**Exercise instructions**
Retype every record exactly. Leave the pictures out.

=== Section Start ===

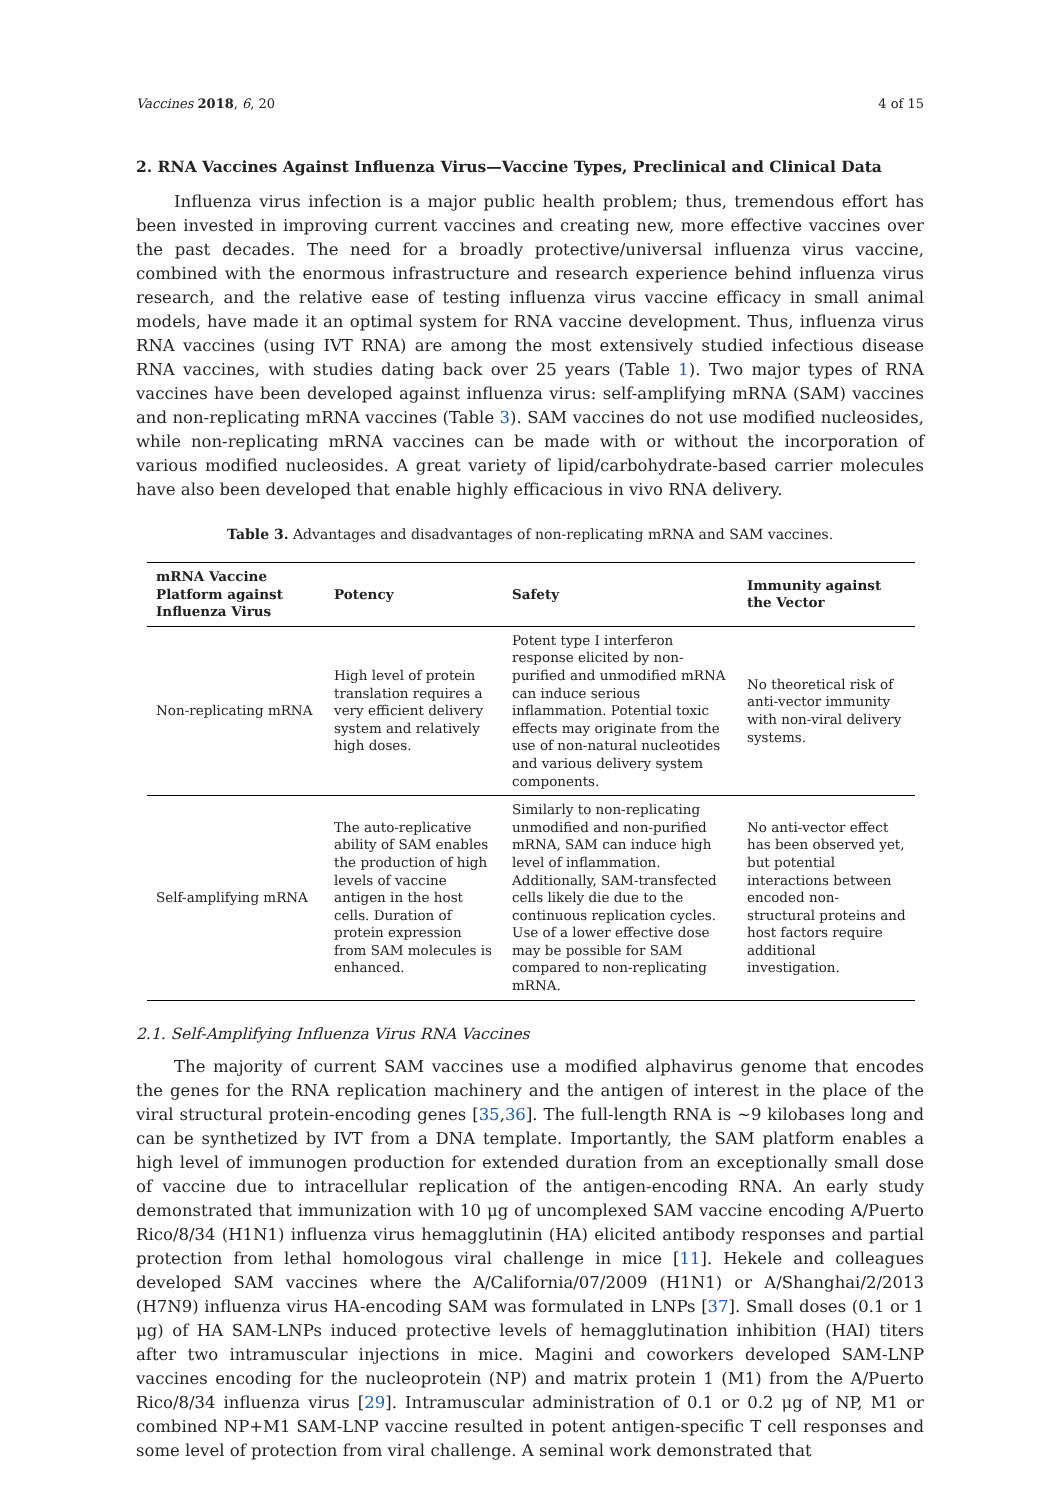Vaccines 2018, 6, 20 4 of 15
2. RNA Vaccines Against Influenza Virus—Vaccine Types, Preclinical and Clinical Data
Influenza virus infection is a major public health problem; thus, tremendous effort has been invested in improving current vaccines and creating new, more effective vaccines over the past decades. The need for a broadly protective/universal influenza virus vaccine, combined with the enormous infrastructure and research experience behind influenza virus research, and the relative ease of testing influenza virus vaccine efficacy in small animal models, have made it an optimal system for RNA vaccine development. Thus, influenza virus RNA vaccines (using IVT RNA) are among the most extensively studied infectious disease RNA vaccines, with studies dating back over 25 years (Table 1). Two major types of RNA vaccines have been developed against influenza virus: self-amplifying mRNA (SAM) vaccines and non-replicating mRNA vaccines (Table 3). SAM vaccines do not use modified nucleosides, while non-replicating mRNA vaccines can be made with or without the incorporation of various modified nucleosides. A great variety of lipid/carbohydrate-based carrier molecules have also been developed that enable highly efficacious in vivo RNA delivery.
Table 3. Advantages and disadvantages of non-replicating mRNA and SAM vaccines.
| mRNA Vaccine Platform against Influenza Virus | Potency | Safety | Immunity against the Vector |
| --- | --- | --- | --- |
| Non-replicating mRNA | High level of protein translation requires a very efficient delivery system and relatively high doses. | Potent type I interferon response elicited by non-purified and unmodified mRNA can induce serious inflammation. Potential toxic effects may originate from the use of non-natural nucleotides and various delivery system components. | No theoretical risk of anti-vector immunity with non-viral delivery systems. |
| Self-amplifying mRNA | The auto-replicative ability of SAM enables the production of high levels of vaccine antigen in the host cells. Duration of protein expression from SAM molecules is enhanced. | Similarly to non-replicating unmodified and non-purified mRNA, SAM can induce high level of inflammation. Additionally, SAM-transfected cells likely die due to the continuous replication cycles. Use of a lower effective dose may be possible for SAM compared to non-replicating mRNA. | No anti-vector effect has been observed yet, but potential interactions between encoded non-structural proteins and host factors require additional investigation. |
2.1. Self-Amplifying Influenza Virus RNA Vaccines
The majority of current SAM vaccines use a modified alphavirus genome that encodes the genes for the RNA replication machinery and the antigen of interest in the place of the viral structural protein-encoding genes [35,36]. The full-length RNA is ~9 kilobases long and can be synthetized by IVT from a DNA template. Importantly, the SAM platform enables a high level of immunogen production for extended duration from an exceptionally small dose of vaccine due to intracellular replication of the antigen-encoding RNA. An early study demonstrated that immunization with 10 μg of uncomplexed SAM vaccine encoding A/Puerto Rico/8/34 (H1N1) influenza virus hemagglutinin (HA) elicited antibody responses and partial protection from lethal homologous viral challenge in mice [11]. Hekele and colleagues developed SAM vaccines where the A/California/07/2009 (H1N1) or A/Shanghai/2/2013 (H7N9) influenza virus HA-encoding SAM was formulated in LNPs [37]. Small doses (0.1 or 1 μg) of HA SAM-LNPs induced protective levels of hemagglutination inhibition (HAI) titers after two intramuscular injections in mice. Magini and coworkers developed SAM-LNP vaccines encoding for the nucleoprotein (NP) and matrix protein 1 (M1) from the A/Puerto Rico/8/34 influenza virus [29]. Intramuscular administration of 0.1 or 0.2 μg of NP, M1 or combined NP+M1 SAM-LNP vaccine resulted in potent antigen-specific T cell responses and some level of protection from viral challenge. A seminal work demonstrated that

=== Section End ===

**Your solution**
Vaccines 2018, 6, 20 4 of 15
2. RNA Vaccines Against Influenza Virus—Vaccine Types, Preclinical and Clinical Data
Influenza virus infection is a major public health problem; thus, tremendous effort has been invested in improving current vaccines and creating new, more effective vaccines over the past decades. The need for a broadly protective/universal influenza virus vaccine, combined with the enormous infrastructure and research experience behind influenza virus research, and the relative ease of testing influenza virus vaccine efficacy in small animal models, have made it an optimal system for RNA vaccine development. Thus, influenza virus RNA vaccines (using IVT RNA) are among the most extensively studied infectious disease RNA vaccines, with studies dating back over 25 years (Table 1). Two major types of RNA vaccines have been developed against influenza virus: self-amplifying mRNA (SAM) vaccines and non-replicating mRNA vaccines (Table 3). SAM vaccines do not use modified nucleosides, while non-replicating mRNA vaccines can be made with or without the incorporation of various modified nucleosides. A great variety of lipid/carbohydrate-based carrier molecules have also been developed that enable highly efficacious in vivo RNA delivery.
Table 3. Advantages and disadvantages of non-replicating mRNA and SAM vaccines.
| mRNA Vaccine Platform against Influenza Virus | Potency | Safety | Immunity against the Vector |
| --- | --- | --- | --- |
| Non-replicating mRNA | High level of protein translation requires a very efficient delivery system and relatively high doses. | Potent type I interferon response elicited by non-purified and unmodified mRNA can induce serious inflammation. Potential toxic effects may originate from the use of non-natural nucleotides and various delivery system components. | No theoretical risk of anti-vector immunity with non-viral delivery systems. |
| Self-amplifying mRNA | The auto-replicative ability of SAM enables the production of high levels of vaccine antigen in the host cells. Duration of protein expression from SAM molecules is enhanced. | Similarly to non-replicating unmodified and non-purified mRNA, SAM can induce high level of inflammation. Additionally, SAM-transfected cells likely die due to the continuous replication cycles. Use of a lower effective dose may be possible for SAM compared to non-replicating mRNA. | No anti-vector effect has been observed yet, but potential interactions between encoded non-structural proteins and host factors require additional investigation. |
2.1. Self-Amplifying Influenza Virus RNA Vaccines
The majority of current SAM vaccines use a modified alphavirus genome that encodes the genes for the RNA replication machinery and the antigen of interest in the place of the viral structural protein-encoding genes [35,36]. The full-length RNA is ~9 kilobases long and can be synthetized by IVT from a DNA template. Importantly, the SAM platform enables a high level of immunogen production for extended duration from an exceptionally small dose of vaccine due to intracellular replication of the antigen-encoding RNA. An early study demonstrated that immunization with 10 μg of uncomplexed SAM vaccine encoding A/Puerto Rico/8/34 (H1N1) influenza virus hemagglutinin (HA) elicited antibody responses and partial protection from lethal homologous viral challenge in mice [11]. Hekele and colleagues developed SAM vaccines where the A/California/07/2009 (H1N1) or A/Shanghai/2/2013 (H7N9) influenza virus HA-encoding SAM was formulated in LNPs [37]. Small doses (0.1 or 1 μg) of HA SAM-LNPs induced protective levels of hemagglutination inhibition (HAI) titers after two intramuscular injections in mice. Magini and coworkers developed SAM-LNP vaccines encoding for the nucleoprotein (NP) and matrix protein 1 (M1) from the A/Puerto Rico/8/34 influenza virus [29]. Intramuscular administration of 0.1 or 0.2 μg of NP, M1 or combined NP+M1 SAM-LNP vaccine resulted in potent antigen-specific T cell responses and some level of protection from viral challenge. A seminal work demonstrated that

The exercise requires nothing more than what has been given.